Task:
What is needed is every line of the material that contains "which".
>>
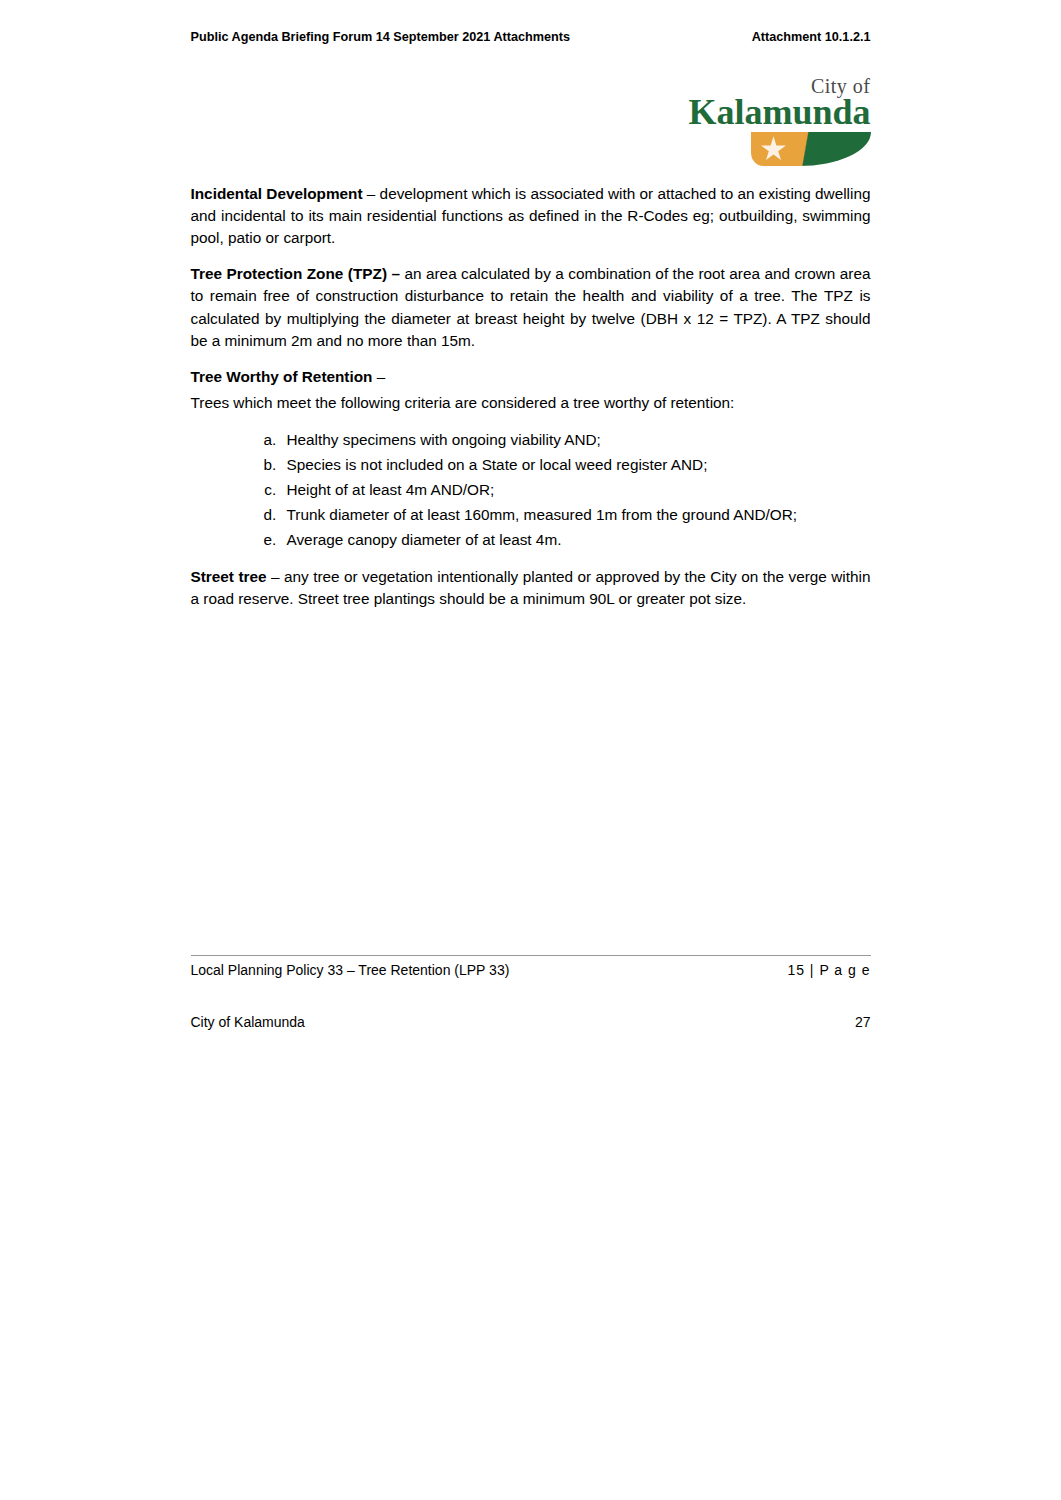Public Agenda Briefing Forum 14 September 2021 Attachments Attachment 10.1.2.1
City of
Kalamunda
Incidental Development – development which is associated with or attached to an existing dwelling and incidental to its main residential functions as defined in the R-Codes eg; outbuilding, swimming pool, patio or carport.
Tree Protection Zone (TPZ) – an area calculated by a combination of the root area and crown area to remain free of construction disturbance to retain the health and viability of a tree. The TPZ is calculated by multiplying the diameter at breast height by twelve (DBH x 12 = TPZ). A TPZ should be a minimum 2m and no more than 15m.
Tree Worthy of Retention –
Trees which meet the following criteria are considered a tree worthy of retention:
Healthy specimens with ongoing viability AND;
Species is not included on a State or local weed register AND;
Height of at least 4m AND/OR;
Trunk diameter of at least 160mm, measured 1m from the ground AND/OR;
Average canopy diameter of at least 4m.
Street tree – any tree or vegetation intentionally planted or approved by the City on the verge within a road reserve. Street tree plantings should be a minimum 90L or greater pot size.
Local Planning Policy 33 – Tree Retention (LPP 33) 15 | P a g e
City of Kalamunda 27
<<
Output of the exercise:
Incidental Development – development which is associated with or attached to an existing dwelling and incidental to its main residential functions as defined in the R-Codes eg; outbuilding, swimming pool, patio or carport.
Trees which meet the following criteria are considered a tree worthy of retention:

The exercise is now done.